The role of mRNA decay in p53-induced gene expression

The p53 tumor suppressor is a DNA-damage-responsive sequence-specific transcriptional activator. The sustained activation of the p53 response is incompatible with cell growth and viability. To circumvent this issue, a variety of negative feedback loops exist to limit the duration of p53 activation. Despite our understanding of p53 regulation, very little is known about the effect of transient p53 activation on the long-term expression of p53 target genes. Here we used a temperature-sensitive variant of p53 and oligonucleotide microarrays to monitor gene expression during and following reversible p53 activation. The expression of most p53-induced transcripts was rapidly reversible, consistent with active mRNA decay. Representative 3' UTRs derived from short-lived transcripts (i.e., DDB2 and GDF15) conferred instability on a heterologous mRNA, while 3' UTRs derived from more stable transcripts (i.e., CRYAB and TP53I3) did not. The 3' UTRs derived from unstable p53-induced mRNAs were significantly longer than those derived from stable mRNAs.

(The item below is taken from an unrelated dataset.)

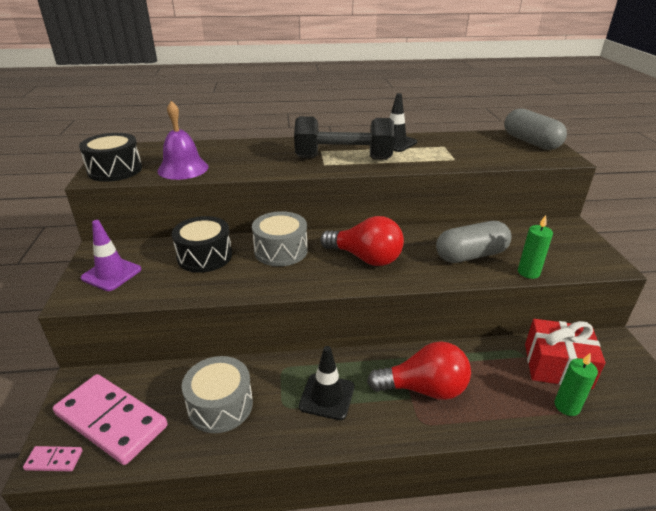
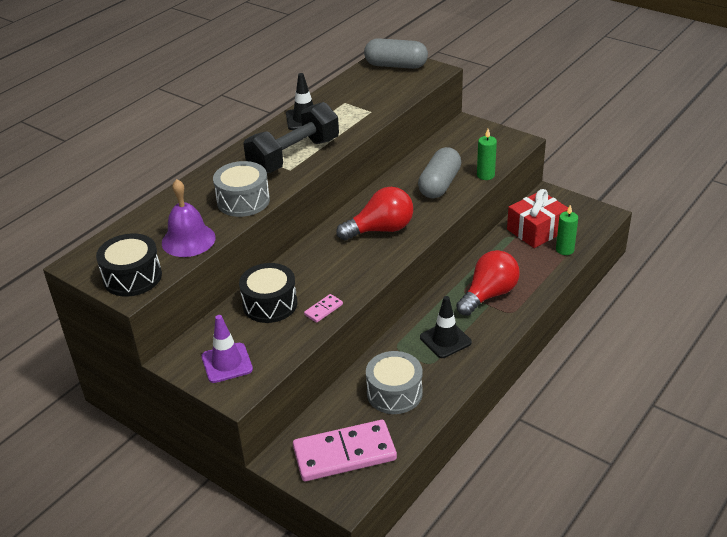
camera: 45 degrees left, 5 degrees up
(54, 460) = (350, 495): pink domino -> pink domino (323, 310)
(281, 251) = (316, 263): grey drum -> grey drum (243, 201)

These 3' UTRs had high uridine and low cytosine content, leading to a higher density of U-, AU-, and GU-rich sequences. Remarkably, short-lived p53 targets were induced faster, reaching maximum transcript levels earlier than the stable p53 targets. Taken together, the evidence indicates that the p53 transcriptional response has evolved with primarily short-lived target mRNAs and that post-transcription processes play a prominent role in the p53 response.